=== Provided data ===
........
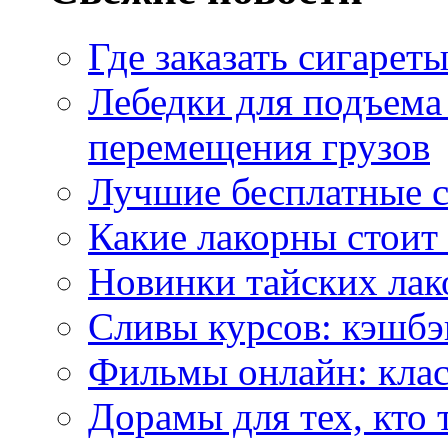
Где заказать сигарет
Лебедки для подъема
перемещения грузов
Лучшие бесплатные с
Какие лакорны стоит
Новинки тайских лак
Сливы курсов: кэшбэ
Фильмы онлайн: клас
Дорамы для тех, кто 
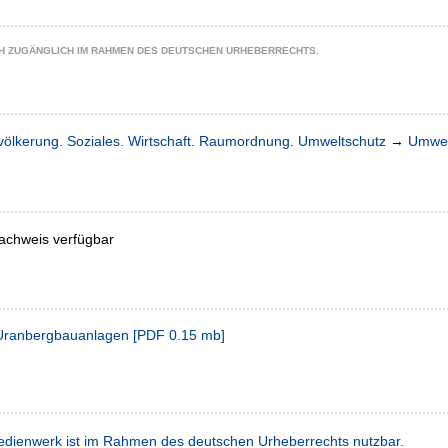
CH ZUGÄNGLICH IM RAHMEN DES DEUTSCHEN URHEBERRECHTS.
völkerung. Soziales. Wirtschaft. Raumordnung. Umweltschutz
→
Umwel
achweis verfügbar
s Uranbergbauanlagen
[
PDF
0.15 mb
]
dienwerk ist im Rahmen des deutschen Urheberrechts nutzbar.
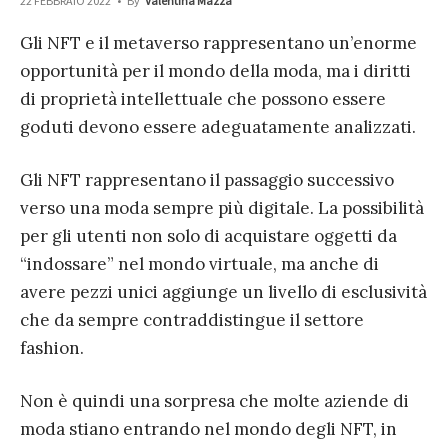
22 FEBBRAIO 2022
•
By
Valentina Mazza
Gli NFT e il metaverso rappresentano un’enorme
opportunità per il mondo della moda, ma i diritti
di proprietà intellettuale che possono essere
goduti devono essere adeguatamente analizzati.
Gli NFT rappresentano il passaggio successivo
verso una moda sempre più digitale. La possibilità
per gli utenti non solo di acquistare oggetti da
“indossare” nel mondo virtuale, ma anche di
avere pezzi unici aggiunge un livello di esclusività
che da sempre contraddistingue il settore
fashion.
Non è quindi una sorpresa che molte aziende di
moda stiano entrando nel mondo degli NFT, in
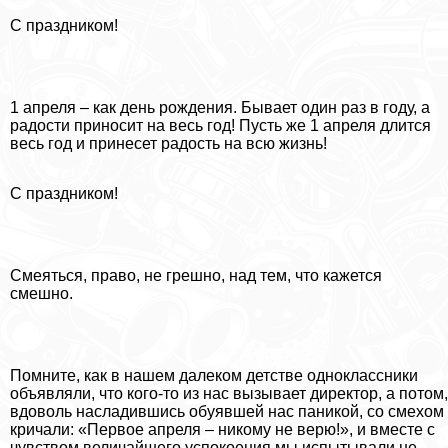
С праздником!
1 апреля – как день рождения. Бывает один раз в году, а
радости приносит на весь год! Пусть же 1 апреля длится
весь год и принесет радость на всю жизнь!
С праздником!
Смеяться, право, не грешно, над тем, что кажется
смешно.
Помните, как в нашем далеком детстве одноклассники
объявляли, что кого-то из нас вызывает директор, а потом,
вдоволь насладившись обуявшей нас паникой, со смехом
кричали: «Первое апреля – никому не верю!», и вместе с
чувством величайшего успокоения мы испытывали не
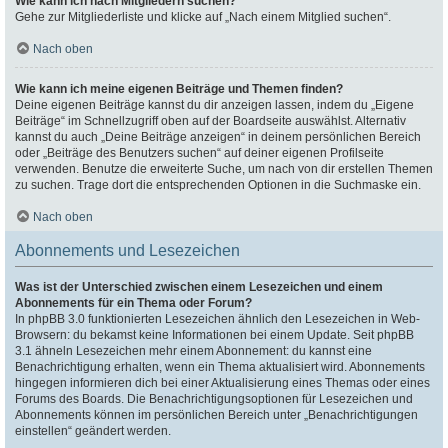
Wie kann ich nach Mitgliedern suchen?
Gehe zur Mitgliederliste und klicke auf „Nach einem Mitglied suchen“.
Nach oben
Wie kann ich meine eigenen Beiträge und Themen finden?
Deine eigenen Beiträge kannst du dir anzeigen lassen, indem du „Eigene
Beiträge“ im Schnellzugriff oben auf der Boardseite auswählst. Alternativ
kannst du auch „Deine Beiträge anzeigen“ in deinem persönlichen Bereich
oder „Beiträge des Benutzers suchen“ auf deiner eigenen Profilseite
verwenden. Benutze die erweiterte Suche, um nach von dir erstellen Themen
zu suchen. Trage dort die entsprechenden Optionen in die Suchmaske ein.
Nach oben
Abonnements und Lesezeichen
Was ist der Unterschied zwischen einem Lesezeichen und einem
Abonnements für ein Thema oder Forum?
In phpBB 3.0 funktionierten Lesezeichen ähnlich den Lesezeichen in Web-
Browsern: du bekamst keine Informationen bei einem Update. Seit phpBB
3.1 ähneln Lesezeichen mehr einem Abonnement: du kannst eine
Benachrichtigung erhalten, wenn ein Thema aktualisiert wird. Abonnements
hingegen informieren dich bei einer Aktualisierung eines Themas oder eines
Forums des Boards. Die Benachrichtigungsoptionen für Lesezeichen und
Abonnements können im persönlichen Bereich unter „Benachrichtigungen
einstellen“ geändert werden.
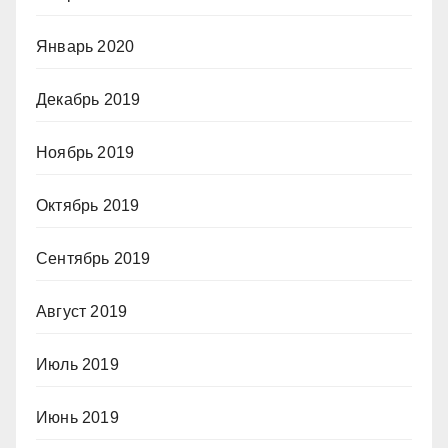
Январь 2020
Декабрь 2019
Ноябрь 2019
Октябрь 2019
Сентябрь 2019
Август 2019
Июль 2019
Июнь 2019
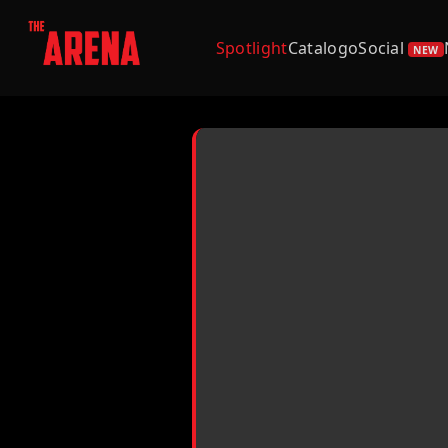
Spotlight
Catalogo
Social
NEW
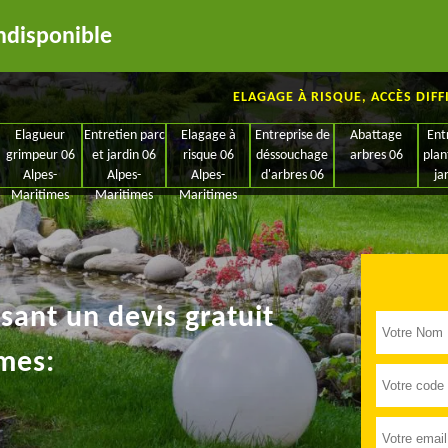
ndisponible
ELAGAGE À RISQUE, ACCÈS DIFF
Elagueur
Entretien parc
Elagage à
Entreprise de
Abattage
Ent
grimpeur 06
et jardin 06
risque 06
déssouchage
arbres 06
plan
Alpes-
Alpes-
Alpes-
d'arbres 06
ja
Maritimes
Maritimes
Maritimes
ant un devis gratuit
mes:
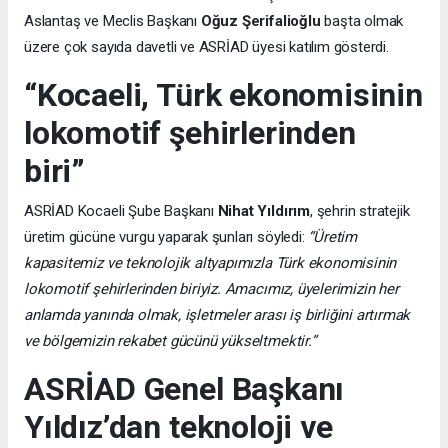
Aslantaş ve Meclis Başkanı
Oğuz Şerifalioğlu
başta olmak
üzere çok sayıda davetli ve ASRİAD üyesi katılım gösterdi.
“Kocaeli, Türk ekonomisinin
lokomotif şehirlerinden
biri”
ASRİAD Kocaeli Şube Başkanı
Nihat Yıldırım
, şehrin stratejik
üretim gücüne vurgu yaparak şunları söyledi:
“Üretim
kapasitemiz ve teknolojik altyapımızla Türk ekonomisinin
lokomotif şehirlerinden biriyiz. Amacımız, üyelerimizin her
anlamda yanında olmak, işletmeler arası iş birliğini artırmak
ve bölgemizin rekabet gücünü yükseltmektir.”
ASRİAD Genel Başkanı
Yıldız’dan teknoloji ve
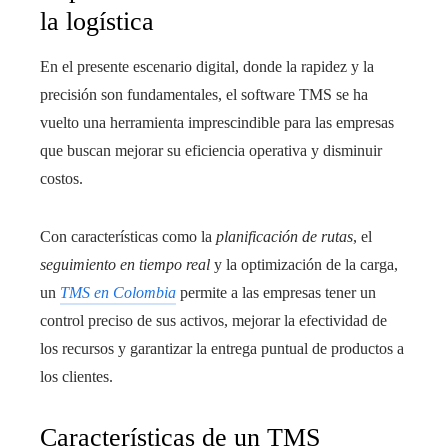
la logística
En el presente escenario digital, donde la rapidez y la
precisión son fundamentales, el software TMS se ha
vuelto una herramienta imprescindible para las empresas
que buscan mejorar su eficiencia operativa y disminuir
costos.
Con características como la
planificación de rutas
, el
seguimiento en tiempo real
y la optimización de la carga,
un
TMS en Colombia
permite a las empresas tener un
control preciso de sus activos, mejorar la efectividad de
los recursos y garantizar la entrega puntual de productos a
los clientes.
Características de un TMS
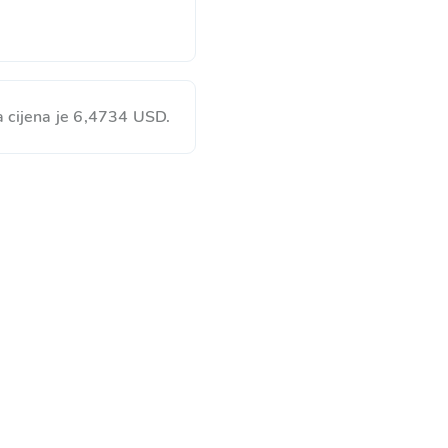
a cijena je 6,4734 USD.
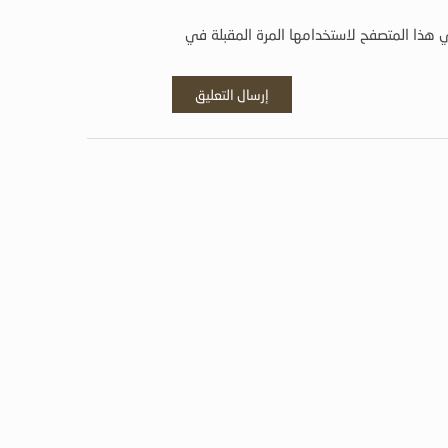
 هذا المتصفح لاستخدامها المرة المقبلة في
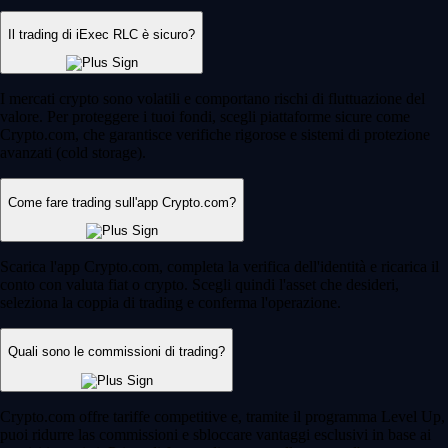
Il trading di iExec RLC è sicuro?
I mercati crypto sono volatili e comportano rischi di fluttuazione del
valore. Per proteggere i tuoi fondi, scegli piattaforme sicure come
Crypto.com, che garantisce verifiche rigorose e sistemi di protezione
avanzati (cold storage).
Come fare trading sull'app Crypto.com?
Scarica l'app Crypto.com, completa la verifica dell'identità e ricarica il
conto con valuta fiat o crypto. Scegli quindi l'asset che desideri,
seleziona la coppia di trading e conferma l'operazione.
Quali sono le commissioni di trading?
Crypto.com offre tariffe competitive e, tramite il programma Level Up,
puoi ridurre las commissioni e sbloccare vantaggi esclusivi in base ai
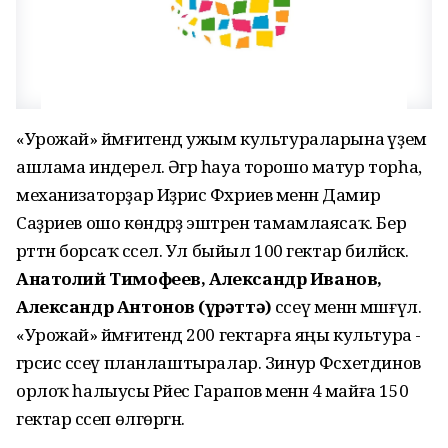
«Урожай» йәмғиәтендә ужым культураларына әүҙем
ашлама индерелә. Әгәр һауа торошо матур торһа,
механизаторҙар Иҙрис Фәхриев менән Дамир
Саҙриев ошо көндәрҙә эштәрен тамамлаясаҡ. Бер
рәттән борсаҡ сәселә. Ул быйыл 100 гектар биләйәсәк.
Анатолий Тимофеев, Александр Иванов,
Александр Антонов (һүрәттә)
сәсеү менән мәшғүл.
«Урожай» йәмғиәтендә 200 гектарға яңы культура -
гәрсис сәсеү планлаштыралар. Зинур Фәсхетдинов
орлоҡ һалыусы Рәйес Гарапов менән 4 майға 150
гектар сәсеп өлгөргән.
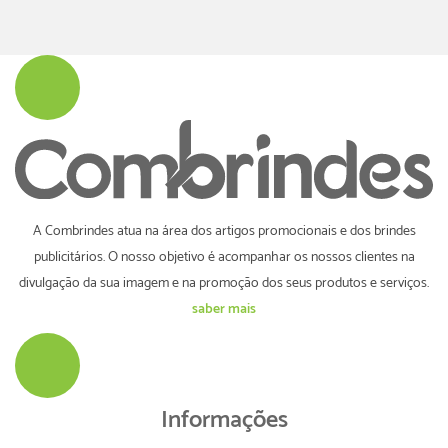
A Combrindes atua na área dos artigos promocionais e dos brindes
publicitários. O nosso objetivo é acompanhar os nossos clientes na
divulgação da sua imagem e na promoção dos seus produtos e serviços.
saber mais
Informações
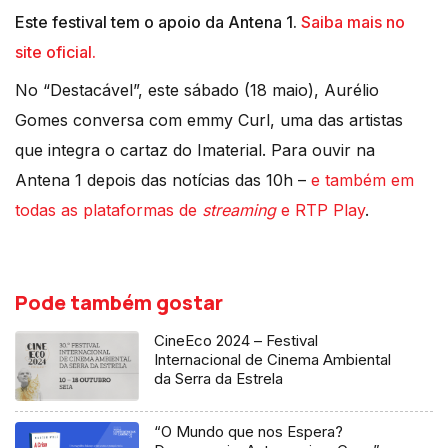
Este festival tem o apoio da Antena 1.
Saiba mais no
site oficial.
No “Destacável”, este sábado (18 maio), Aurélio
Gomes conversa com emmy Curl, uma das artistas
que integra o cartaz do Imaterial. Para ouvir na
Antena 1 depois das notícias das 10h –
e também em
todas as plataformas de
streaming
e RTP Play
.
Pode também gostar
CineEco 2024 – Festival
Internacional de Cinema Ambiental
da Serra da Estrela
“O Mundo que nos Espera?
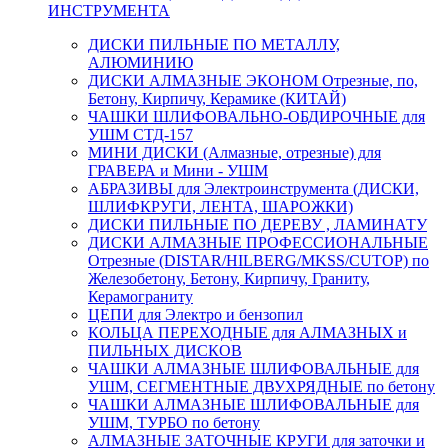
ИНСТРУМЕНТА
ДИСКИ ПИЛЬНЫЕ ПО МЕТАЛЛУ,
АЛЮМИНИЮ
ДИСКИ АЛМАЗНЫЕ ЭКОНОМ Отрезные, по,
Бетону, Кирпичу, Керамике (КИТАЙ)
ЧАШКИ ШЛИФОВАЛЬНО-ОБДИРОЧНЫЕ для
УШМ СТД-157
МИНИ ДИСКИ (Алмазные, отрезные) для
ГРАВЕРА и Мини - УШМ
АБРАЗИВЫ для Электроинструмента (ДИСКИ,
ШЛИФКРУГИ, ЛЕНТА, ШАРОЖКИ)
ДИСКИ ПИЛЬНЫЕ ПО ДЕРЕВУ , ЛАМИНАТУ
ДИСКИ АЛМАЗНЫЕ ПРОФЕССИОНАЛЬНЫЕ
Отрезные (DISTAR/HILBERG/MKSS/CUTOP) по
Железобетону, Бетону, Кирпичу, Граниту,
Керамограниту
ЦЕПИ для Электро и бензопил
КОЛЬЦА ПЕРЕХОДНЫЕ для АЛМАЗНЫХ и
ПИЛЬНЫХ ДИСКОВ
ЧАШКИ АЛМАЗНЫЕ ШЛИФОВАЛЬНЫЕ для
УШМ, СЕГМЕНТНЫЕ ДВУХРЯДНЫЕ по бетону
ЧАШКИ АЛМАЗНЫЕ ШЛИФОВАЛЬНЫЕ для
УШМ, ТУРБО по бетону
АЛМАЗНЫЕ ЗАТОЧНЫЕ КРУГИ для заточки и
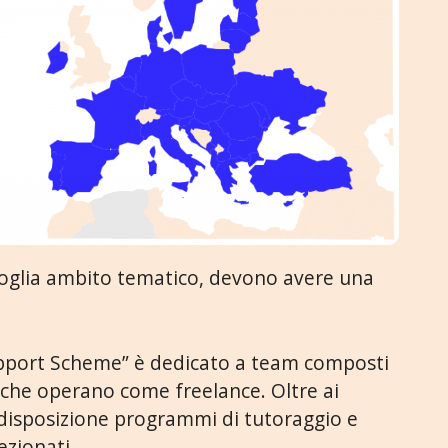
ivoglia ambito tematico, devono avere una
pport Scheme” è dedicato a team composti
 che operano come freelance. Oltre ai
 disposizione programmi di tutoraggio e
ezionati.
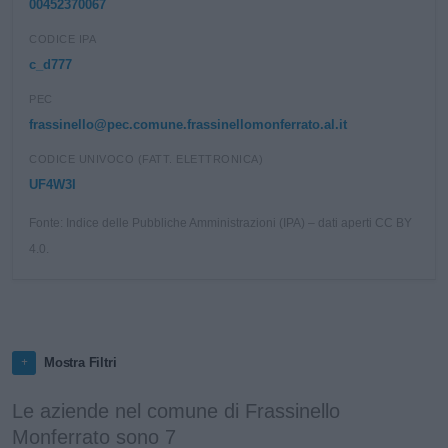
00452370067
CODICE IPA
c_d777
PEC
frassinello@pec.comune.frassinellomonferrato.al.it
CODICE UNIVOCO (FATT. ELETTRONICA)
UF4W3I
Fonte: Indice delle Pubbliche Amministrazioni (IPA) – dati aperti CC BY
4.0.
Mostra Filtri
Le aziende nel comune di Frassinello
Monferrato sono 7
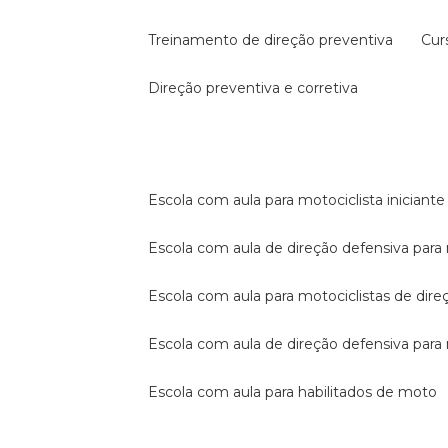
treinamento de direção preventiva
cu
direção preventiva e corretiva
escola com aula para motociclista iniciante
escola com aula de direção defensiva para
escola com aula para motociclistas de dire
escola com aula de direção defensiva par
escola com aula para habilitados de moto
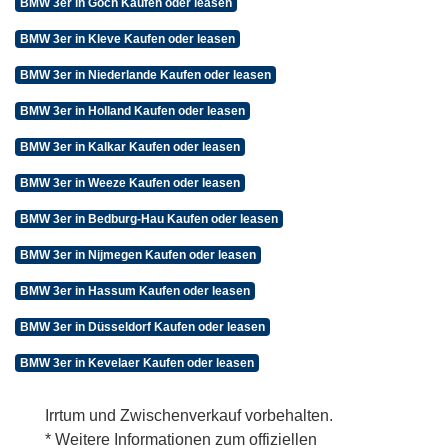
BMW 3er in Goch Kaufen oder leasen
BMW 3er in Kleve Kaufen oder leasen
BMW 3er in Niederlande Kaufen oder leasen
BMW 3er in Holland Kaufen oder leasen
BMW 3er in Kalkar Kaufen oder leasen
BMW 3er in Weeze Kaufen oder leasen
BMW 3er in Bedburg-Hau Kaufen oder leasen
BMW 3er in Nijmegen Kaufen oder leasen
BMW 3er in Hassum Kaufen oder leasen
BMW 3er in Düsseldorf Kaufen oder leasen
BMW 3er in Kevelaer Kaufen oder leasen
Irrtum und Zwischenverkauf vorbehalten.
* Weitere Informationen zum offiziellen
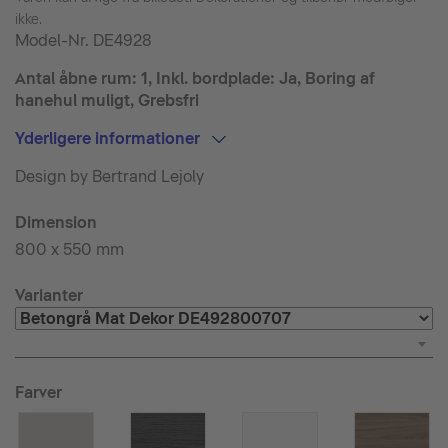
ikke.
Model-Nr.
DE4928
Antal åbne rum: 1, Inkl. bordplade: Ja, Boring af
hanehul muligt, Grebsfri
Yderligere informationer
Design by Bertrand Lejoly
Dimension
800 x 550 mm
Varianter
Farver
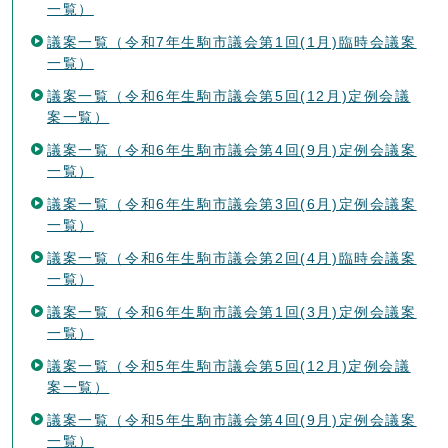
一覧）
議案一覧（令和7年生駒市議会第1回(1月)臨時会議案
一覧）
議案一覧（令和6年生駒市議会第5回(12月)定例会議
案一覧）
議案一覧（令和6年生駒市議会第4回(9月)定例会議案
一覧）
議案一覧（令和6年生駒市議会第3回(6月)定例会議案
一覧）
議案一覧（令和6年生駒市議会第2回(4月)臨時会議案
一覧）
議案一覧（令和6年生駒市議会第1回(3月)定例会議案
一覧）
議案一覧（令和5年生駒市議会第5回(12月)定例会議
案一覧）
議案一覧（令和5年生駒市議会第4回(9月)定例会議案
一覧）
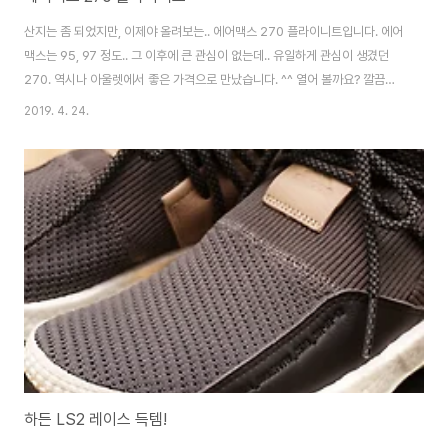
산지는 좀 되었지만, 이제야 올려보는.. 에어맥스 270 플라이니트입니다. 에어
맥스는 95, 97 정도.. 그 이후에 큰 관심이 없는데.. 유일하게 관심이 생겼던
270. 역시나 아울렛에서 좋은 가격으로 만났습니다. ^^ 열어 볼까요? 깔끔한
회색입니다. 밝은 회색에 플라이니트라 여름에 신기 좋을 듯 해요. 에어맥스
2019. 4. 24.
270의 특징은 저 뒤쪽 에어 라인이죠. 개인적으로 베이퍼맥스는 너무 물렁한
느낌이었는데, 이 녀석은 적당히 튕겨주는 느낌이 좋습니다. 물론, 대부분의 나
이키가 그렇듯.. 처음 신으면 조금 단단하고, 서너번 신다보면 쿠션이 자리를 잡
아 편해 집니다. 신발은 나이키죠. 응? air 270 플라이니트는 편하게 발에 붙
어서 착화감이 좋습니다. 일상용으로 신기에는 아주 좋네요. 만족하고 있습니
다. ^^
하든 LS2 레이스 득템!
........
=== What to do ===
Return, exactly as they stand, the lines from the opening line of the listing through the line with "апреля – никому", both ends counted, and no pictures.

=== Written response ===
Где заказать сигарет
Лебедки для подъема
перемещения грузов
Лучшие бесплатные с
Какие лакорны стоит
Новинки тайских лак
Сливы курсов: кэшбэ
Фильмы онлайн: клас
Дорамы для тех, кто 
CH ZUGÄNGLICH IM RAHMEN DES DEUTSCHEN URHEBERRECHTS.
völkerung. Soziales. Wirtschaft. Raumordnung. Umweltschutz
→
Umwel
achweis verfügbar
s Uranbergbauanlagen
[
PDF
0.15 mb
]
dienwerk ist im Rahmen des deutschen Urheberrechts nutzbar.
22 FEBBRAIO 2022
•
By
Valentina Mazza
Gli NFT e il metaverso rappresentano un’enorme
opportunità per il mondo della moda, ma i diritti
di proprietà intellettuale che possono essere
goduti devono essere adeguatamente analizzati.
Gli NFT rappresentano il passaggio successivo
verso una moda sempre più digitale. La possibilità
per gli utenti non solo di acquistare oggetti da
“indossare” nel mondo virtuale, ma anche di
avere pezzi unici aggiunge un livello di esclusività
che da sempre contraddistingue il settore
fashion.
Non è quindi una sorpresa che molte aziende di
moda stiano entrando nel mondo degli NFT, in
С праздником!
1 апреля – как день рождения. Бывает один раз в году, а
радости приносит на весь год! Пусть же 1 апреля длится
весь год и принесет радость на всю жизнь!
С праздником!
Смеяться, право, не грешно, над тем, что кажется
смешно.
Помните, как в нашем далеком детстве одноклассники
объявляли, что кого-то из нас вызывает директор, а потом,
вдоволь насладившись обуявшей нас паникой, со смехом
кричали: «Первое апреля – никому не верю!», и вместе с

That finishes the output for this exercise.